In my journey from detached youth work to experienced professional, I have been privileged to learn first-hand from excluded people what society must do to enable them to ‘bounce’ back as active citizens. Inclusion is about both empowerment and the removal of social barriers, but to succeed we must be prepared first to accept that exclusion itself undermines and diminishes our sense of self, social identity and our wider human values, and then start acting inclusively.

Commentary
Elizabeth Holford – Member of the DCP Service User and Carer Liaison Committee

It warms my heart to read such an open and committed account of a clinical psychologist’s quest to understand. It captures precisely what worked for me.

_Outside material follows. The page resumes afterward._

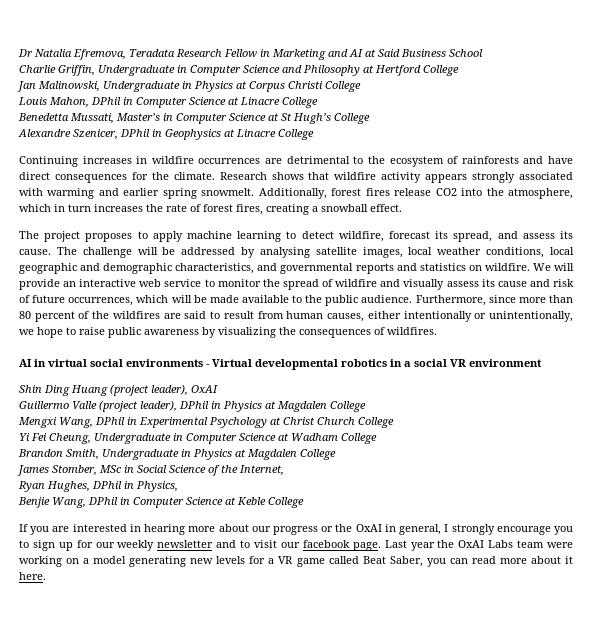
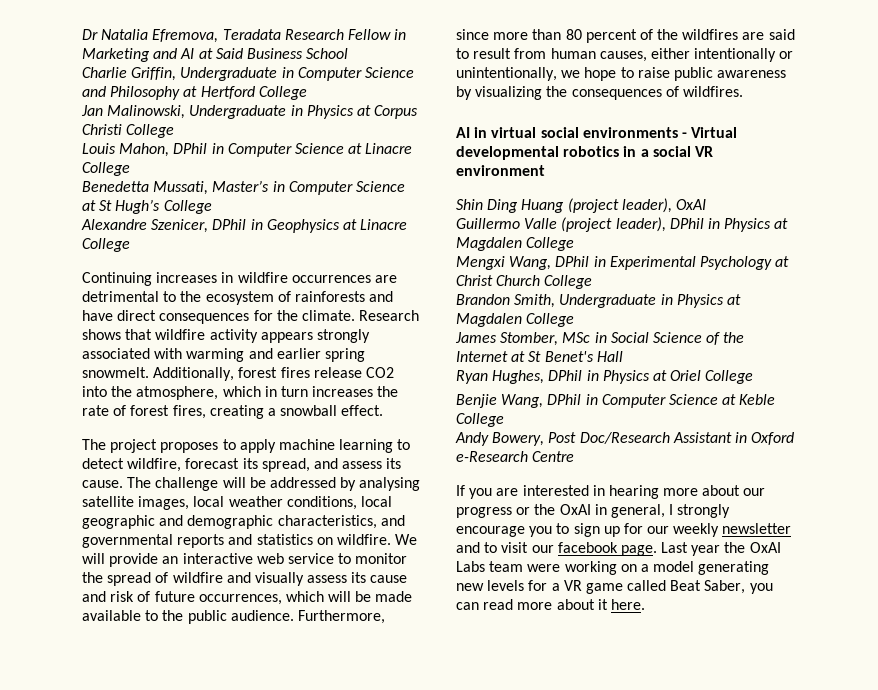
[19,433,377,444] // Yi Fei Cheung, Undergraduate in Computer Science at Wadham College -> (593, 282) none
[239,465,284,476] Internet, -> [456,351,623,362] Internet at St Benet's Hall
[136,481,178,492] Physics, -> [602,370,754,384] Physics at Oriel College
(304, 502) none -> [455,432,795,446] [456,451,575,462] // Andy Bowery, Post Doc/Research Assistant in Oxford e-Research Centre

With a diagnosis of schizophrenia, I spent many fraught years fighting to secure the employment, family and community life that I had worked hard in my youth to achieve. Eventually referred to a clinical psychologist, I encountered ‘magic’. Like Fabian, I wondered why this person succeeded where others had failed. Like Fabian, I identified humanity and willingness to work in a spirit of genuine inquiry, and courage to dispense with the straitjacket of accepted ‘wisdom’ and the excluding power of diagnostic labels. 

I agree with Fabian that making magic mainstream requires supportive environments. But the barriers to this are more than just social – more than just changing ‘exclusory’ attitudes and policies. For, as in Narnia, beneath the magic, ‘there is a magic deeper still’ – and very mundanely, this deeper magic is money. Money to afford time and skill.

Collaborative relationships require skilled practitioners with time to engender trust. ‘Magic’ demands of the practitioner the confidence to spot the often fleeting point at which ‘bounce’ is possible and to muster every shred of humanity and learning to make it happen. This is a tall order. We can sustain the magic if society can stomach the bill.

References

Davis, F.A. (2000). Revalorisation: What experiences, resources and supports contribute to successful social reinclusion and a return to valued social status for people with severe and enduring mental illness. National Library for Health. York Hospital NHS Trust.
Foote-Whyte, W. (1993). Street corner society. The social structure of an Italian slum (4th edn). Chicago: University of Chicago Press.
Freire, P. (1972). Pedagogy of the oppressed. Harmondsworth: Penguin.
Holland, S. (1988). Defining and experimenting with prevention. In S. Ramon & M. Giannichedda (Eds.) Psychiatry in transition: the British and Italian experiences. London: Pluto.
Hunter, S. & Richie, P. (Eds.) (2008). Co-production and personalisation in social care: Changing relationships in the provision of social care. London: Jessica Kingsley.
Melluish, S. (1998). Community psychology: A social action approach to psychological distress. In P. Barker & B. Davidson (Eds.) Ethical strife. London: Arnold.